Pour ceux qui arrivent à prouver qu’ils sont mineurs, la prise en charge est trop légère, selon les associations. «Dans la plupart des ASE, on va les héberger et attendre qu’ils aient 18 ans pour les foutre dehors»,synthétise Jean-Pierre Alaux. Une note interne à l’ASE daté du 22 février 2012, annonce une prise en charge au rabais pour les jeunes de plus de 17 ans. «Un hébergement, l’apprentissage du français, un accompagnement social, la prise en compte de la santé du jeune» sont proposés.
«On veut aller à l’école comme tous les mineurs», proteste une bande de jeunes qui bénéficie d’un dispositif de mise à l’abri à Gambetta. «On ne fait rien de la journée! On a juste une heure de français par jour, quatre jours par semaine», s’insurge Loveboreet, un jeune Indien arrivé en janvier. «Et des pseudo-activités culturelles», s’énerve Amadou, arrivé de Guinée-Conakry en février. Les deux rêvent de travailler dans l’informatique. Mais comme les 77 autres jeunes du foyer, ils doivent attendre que le juge se prononce sur leur cas pour bénéficier d’une formation. Certains attendent depuis quatre mois, d’autres depuis un an... Les formations proposées sont rarement qualifiantes.

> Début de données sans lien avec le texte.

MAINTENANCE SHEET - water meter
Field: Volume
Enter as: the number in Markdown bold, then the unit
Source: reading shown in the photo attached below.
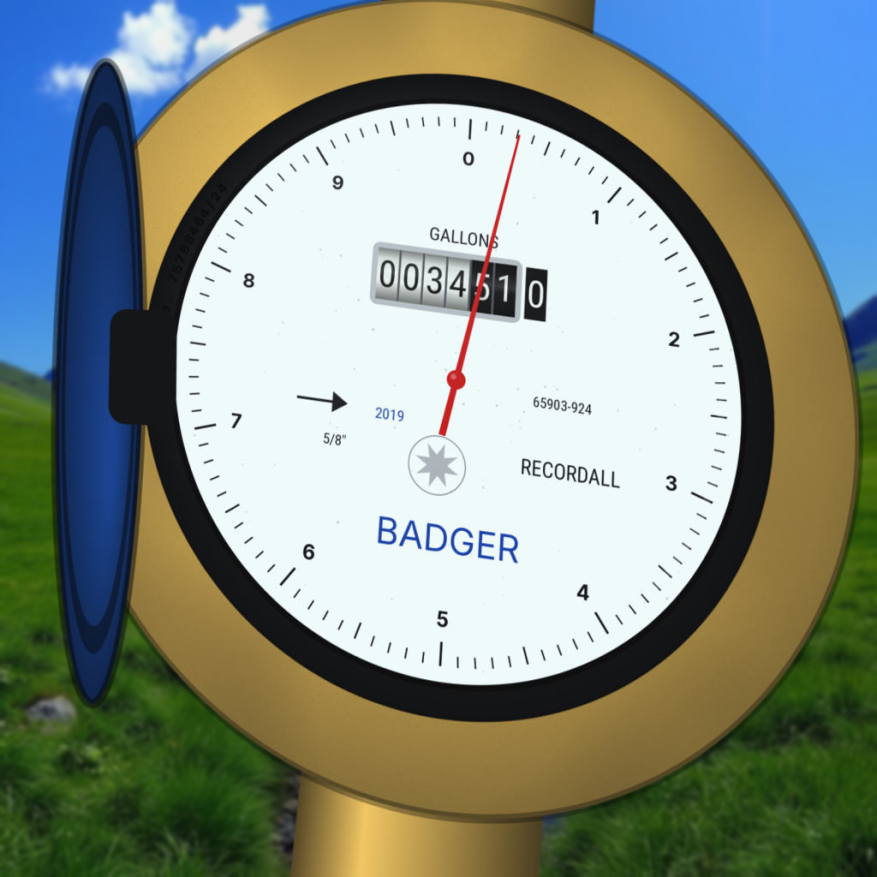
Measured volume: **34510.3** gal
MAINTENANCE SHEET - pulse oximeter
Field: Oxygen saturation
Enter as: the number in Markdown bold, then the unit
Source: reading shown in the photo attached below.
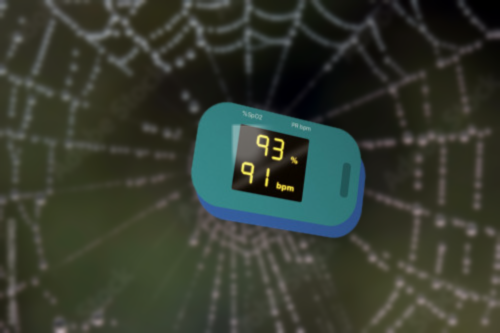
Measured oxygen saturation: **93** %
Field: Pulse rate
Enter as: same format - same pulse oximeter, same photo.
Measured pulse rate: **91** bpm
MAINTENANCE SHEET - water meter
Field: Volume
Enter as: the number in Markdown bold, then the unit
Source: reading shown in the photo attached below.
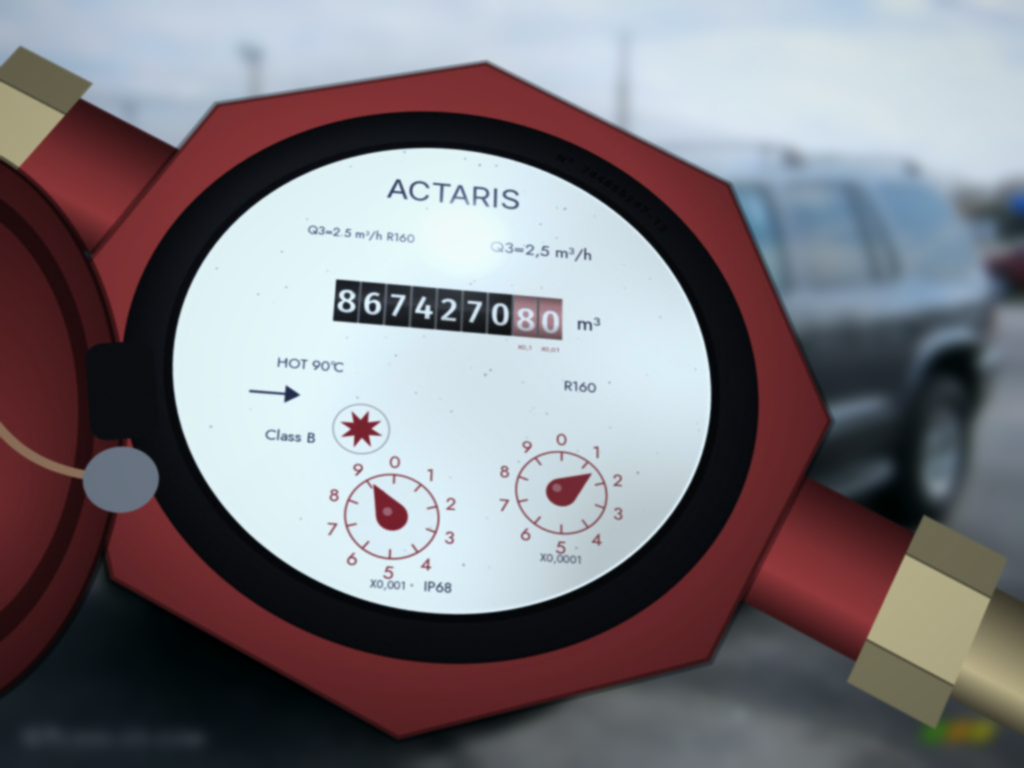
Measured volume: **8674270.7991** m³
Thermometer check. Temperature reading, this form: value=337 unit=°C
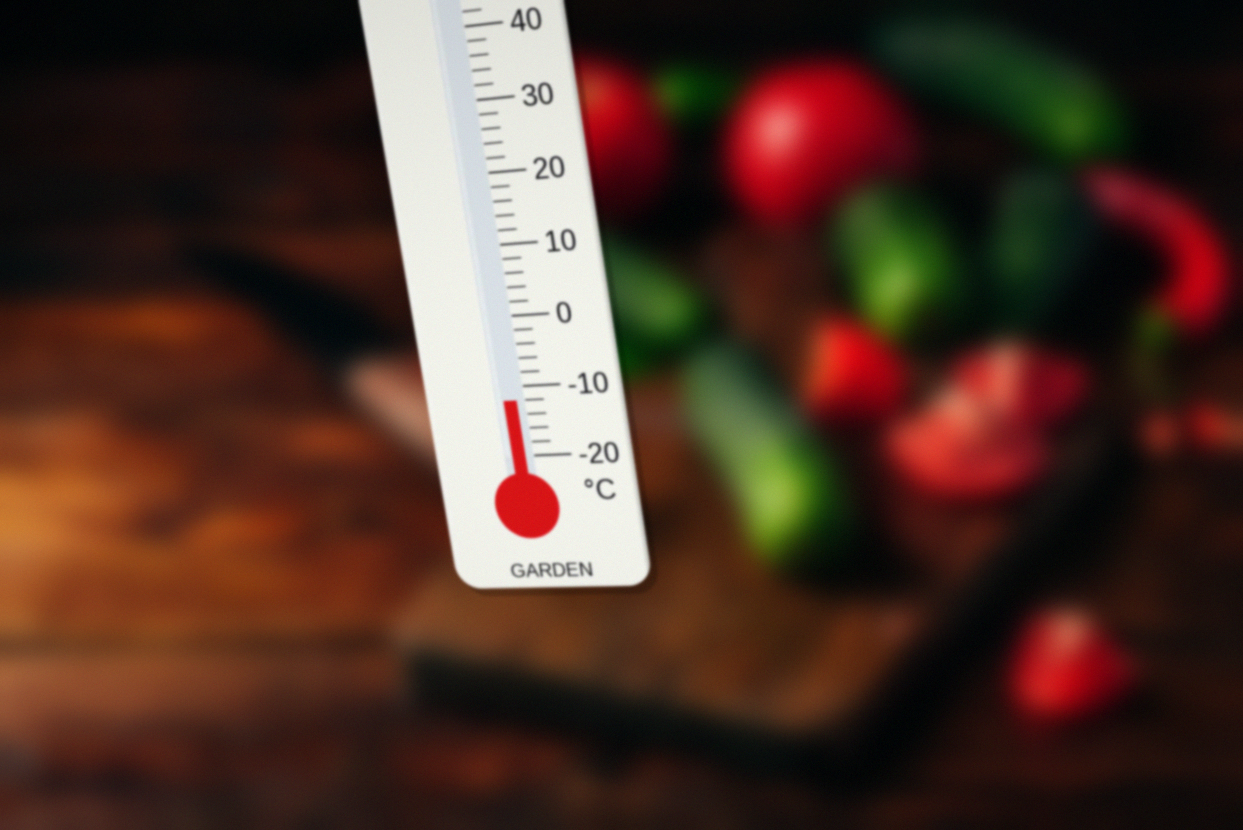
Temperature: value=-12 unit=°C
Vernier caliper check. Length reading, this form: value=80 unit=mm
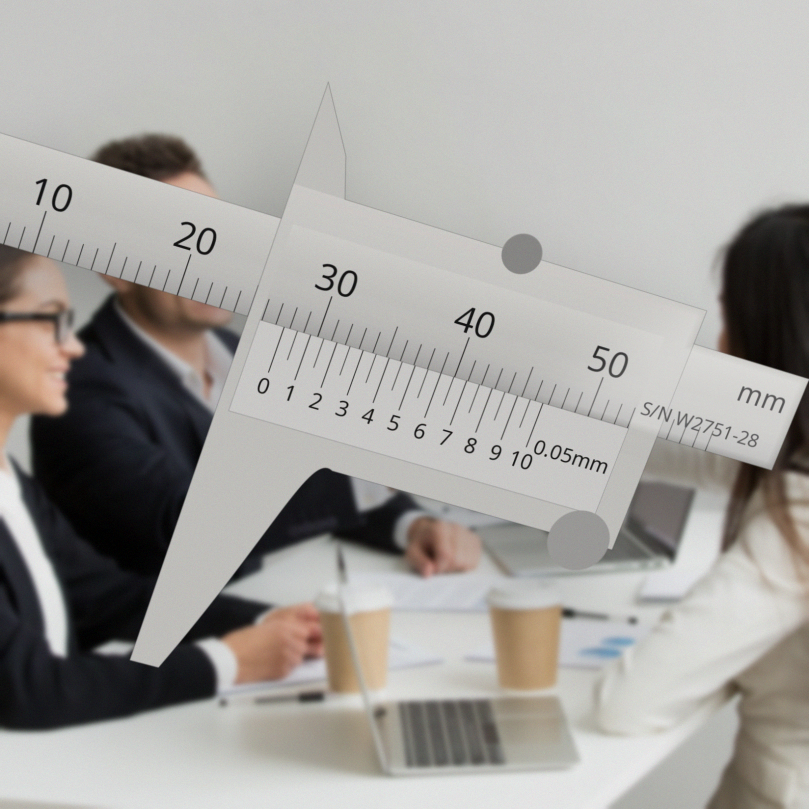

Omar, 17 ans et demi, a finalement réussi à rentrer en seconde dans un lycée du XIIIe arrondissement, une fois qu’il a obtenu le statut de réfugié. Il passe désormais en 1re électro-technique mais continue de dormir dans la rue.
Leur grande peur, c’est le passage à l’âge «adulte», car ils ne sont plus protégés par leur statut de mineur et peuvent donc être «foutus dehors», comme le crie un jeune très en colère. Auparavant, certains mineurs étrangers isolés, une fois passé les 18 ans, bénéficiaient de contrats jeunes majeurs, qui permettaient un «supplément» de prise en charge jusqu’à 21 ans. «Ils se sont raréfiés ou on fait tout pour que les jeunes n’y aient pas accès», raconte Violaine Carrère. «No futur», dit la pancarte d’un des jeunes.